L’arrêt de la Chambre criminelle de la Cour de cassation du 30 avril 2024 (pourvoi n° 23-80.962) revêt une importance significative en matière de protection des données personnelles des salariés. Il clarifie notamment les conditions de loyauté dans la collecte de ces données, même lorsqu’elles sont librement accessibles sur internet.
Contexte et faits de l’affaire
À la suite de la plainte d’un syndicat, une enquête a révélé que la société Ikea France avait mandaté un enquêteur privé pour effectuer des recherches approfondies sur ses salariés, des candidats à l’embauche, ainsi que sur des clients et prestataires. Ces investigations portaient sur des informations sensibles telles que les antécédents judiciaires, les renseignements bancaires et téléphoniques, la situation matrimoniale, l’état de santé, les déplacements à l’étranger, entre autres. Ces données étaient recueillies à partir de sources publiques, notamment des sites web, des annuaires, des forums de discussion, des réseaux sociaux et des sites de presse régionale.
Procédure judiciaire
Le tribunal correctionnel a initialement condamné l’enquêteur privé à deux ans d’emprisonnement avec sursis et à une amende de 20 000 euros pour collecte de données à caractère personnel par un moyen frauduleux, déloyal ou illicite, en violation de l’article 226-18 du code pénal. L’enquêteur a interjeté appel de cette décision. La cour d’appel de Versailles a partiellement confirmé le jugement en réduisant la peine à un an d’emprisonnement avec sursis, tout en maintenant l’amende. L’affaire a ensuite été portée devant la Cour de cassation.
Arguments du pourvoi
L’enquêteur privé a notamment soutenu que la collecte des données ne pouvait être qualifiée de déloyale, étant donné que les informations étaient librement accessibles au public sur internet.
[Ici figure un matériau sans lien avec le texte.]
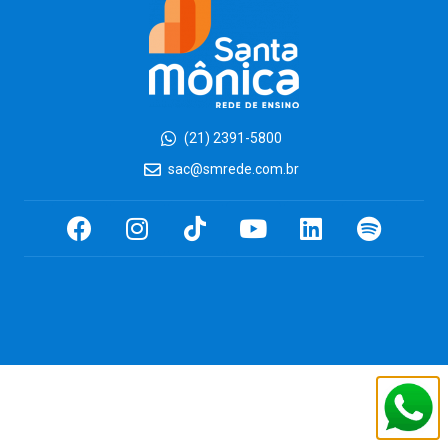
(21) 2391-5800
sac@smrede.com.br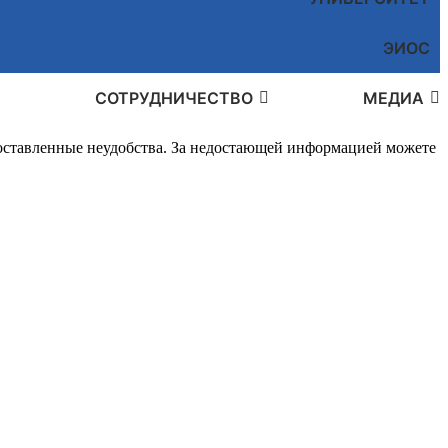
ЭИОС
СОТРУДНИЧЕСТВО
МЕДИА
доставленные неудобства. За недостающей информацией можете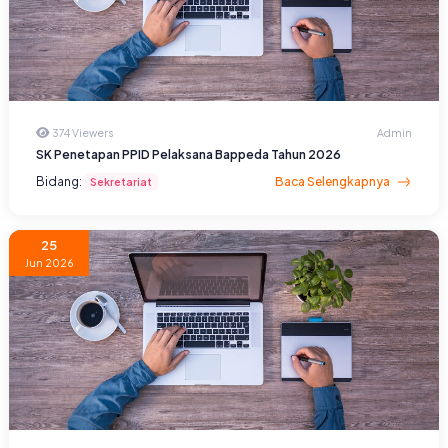
374 Viewers
Admin
SK Penetapan PPID Pelaksana Bappeda Tahun 2026
Bidang:
Baca Selengkapnya
Sekretariat
25
Jun 2026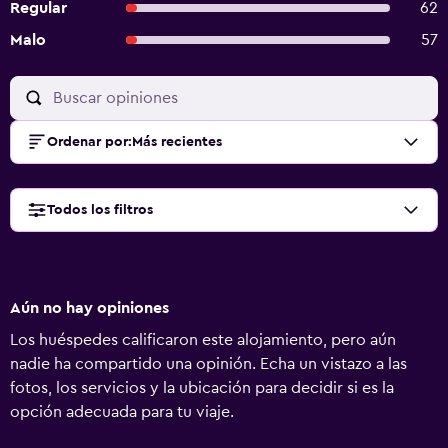
Regular
62
Malo
57
Ordenar por
:
Más recientes
Todos los filtros
Aún no hay opiniones
Los huéspedes calificaron este alojamiento, pero aún
nadie ha compartido una opinión. Echa un vistazo a las
fotos, los servicios y la ubicación para decidir si es la
opción adecuada para tu viaje.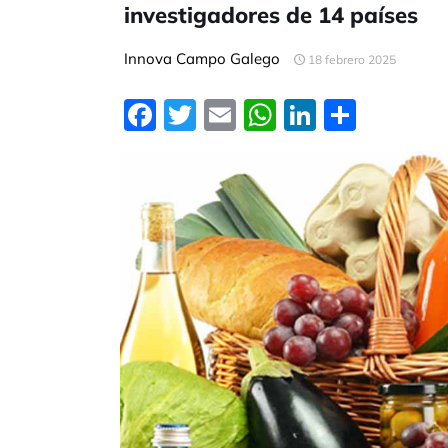
investigadores de 14 países
Innova Campo Galego
18 febrero 2025
Facebook
Twitter
Email
WhatsApp
LinkedIn
Compa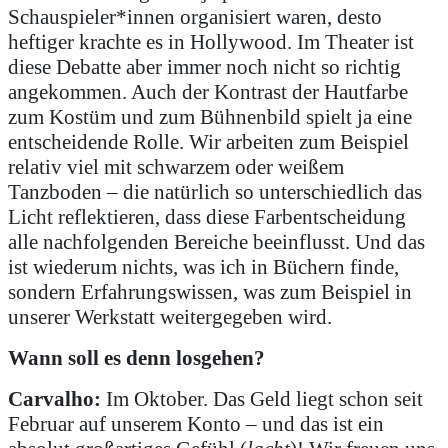
Schauspieler*innen organisiert waren, desto
heftiger krachte es in Hollywood. Im Theater ist
diese Debatte aber immer noch nicht so richtig
angekommen. Auch der Kontrast der Hautfarbe
zum Kostüm und zum Bühnenbild spielt ja eine
entscheidende Rolle. Wir arbeiten zum Beispiel
relativ viel mit schwarzem oder weißem
Tanzboden – die natürlich so unterschiedlich das
Licht reflektieren, dass diese Farbentscheidung
alle nachfolgenden Bereiche beeinflusst. Und das
ist wiederum nichts, was ich in Büchern finde,
sondern Erfahrungswissen, was zum Beispiel in
unserer Werkstatt weitergegeben wird.
Wann soll es denn losgehen?
Carvalho:
Im Oktober. Das Geld liegt schon seit
Februar auf unserem Konto – und das ist ein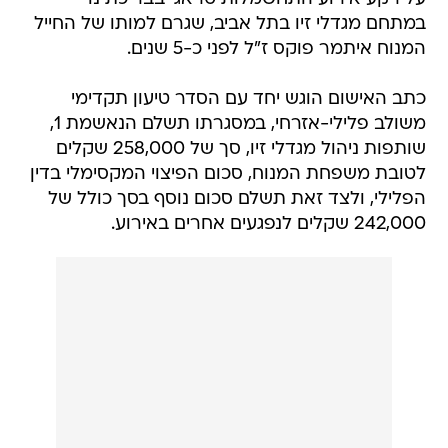
במתחם מגדלי זיו בתל אביב, שגרם למותו של החייל
המנוח איתמר פוקס ז"ל לפני כ-5 שנים.
כתב האישום הוגש יחד עם הסדר טיעון תקדימי
משולב פלילי-אזרחי, במסגרתו תשלם הנאשמת 1,
שותפות ניהול מגדלי זיו, סך של 258,000 שקלים
לטובת משפחת המנוח, סכום הפיצוי המקסימלי בדין
הפלילי, ולצד זאת תשלם סכום נוסף בסך כולל של
242,000 שקלים לנפגעים אחרים באירוע.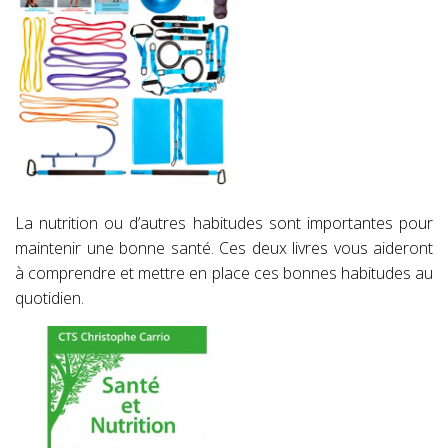
La nutrition ou d’autres habitudes sont importantes pour
maintenir une bonne santé. Ces deux livres vous aideront
à comprendre et mettre en place ces bonnes habitudes au
quotidien.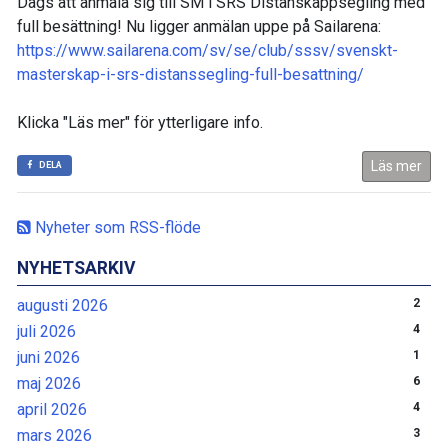
Dags att anmäla sig till SM i SRS Distanskappsegling med
full besättning! Nu ligger anmälan uppe på Sailarena:
https://www.sailarena.com/sv/se/club/sssv/svenskt-
masterskap-i-srs-distanssegling-full-besattning/
Klicka "Läs mer" för ytterligare info.
Läs mer
DELA
Nyheter som RSS-flöde
NYHETSARKIV
augusti 2026
2
juli 2026
4
juni 2026
1
maj 2026
6
april 2026
4
mars 2026
3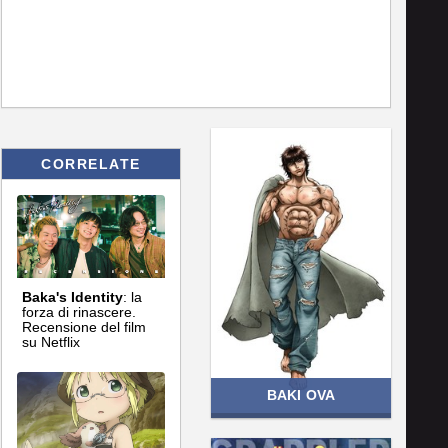
CORRELATE
Baka's Identity
: la
forza di rinascere.
Recensione del film
su Netflix
BAKI OVA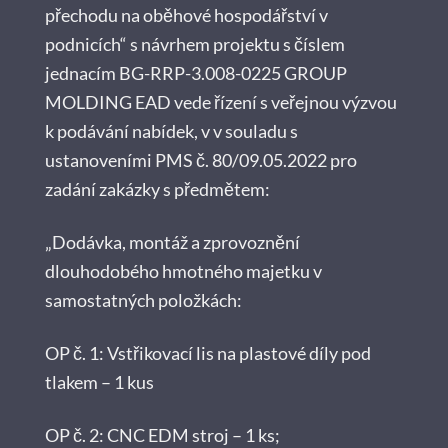
přechodu na oběhové hospodářství v
podnicích“ s návrhem projektu s číslem
jednacím BG-RRP-3.008-0225 GROUP
MOLDING EAD vede řízení s veřejnou výzvou
k podávání nabídek, v v souladu s
ustanoveními PMS č. 80/09.05.2022 pro
zadání zakázky s předmětem:
„Dodávka, montáž a zprovoznění
dlouhodobého hmotného majetku v
samostatných položkách:
OP č. 1: Vstřikovací lis na plastové díly pod
tlakem – 1 kus
OP č. 2: CNC EDM stroj – 1 ks;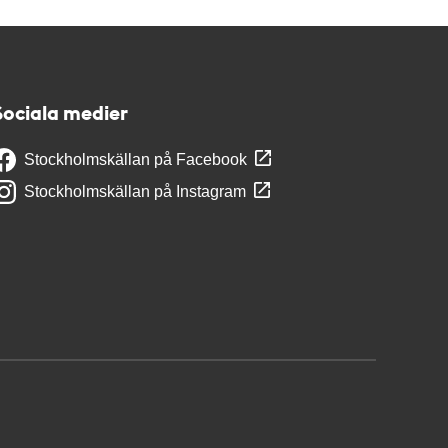
Sociala medier
Stockholmskällan på Facebook
Stockholmskällan på Instagram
Décision de la Cour de cassation
La Cour de cassation a rejeté l’argument selon lequel le libre accès des données sur internet ôterait le caractère déloyal de leur collecte. Elle a affirmé que « le fait que les données à caractère personnel collectées par le prévenu aient été pour partie en accès libre sur internet ne retire rien au caractère déloyal de cette collecte ». La Cour a souligné que la collecte, réalisée à l’insu des personnes concernées et à des fins de profilage et d’investigation dans leur vie privée, ne pouvait s’effectuer sans qu’elles en soient informées.
Portée et implications de l’arrêt
Cet arrêt réaffirme le principe selon lequel la collecte de données à caractère personnel doit être effectuée de manière loyale, même si ces données sont librement accessibles au public. Il rappelle l’obligation d’informer les personnes concernées de la collecte de leurs données, conformément aux dispositions de la loi Informatique et Libertés et du Règlement général sur la protection des données (RGPD). Cette décision a des implications importantes pour les employeurs, les enquêteurs privés et autres acteurs susceptibles de collecter des données personnelles, en soulignant la nécessité de respecter les principes de transparence et de loyauté dans de telles démarches.
En conclusion, l’arrêt du 30 avril 2024 constitue une jurisprudence clé en matière de protection des données personnelles des employés, en précisant que l’accessibilité publique des informations ne dispense pas de l’obligation de les collecter de manière loyale et transparente.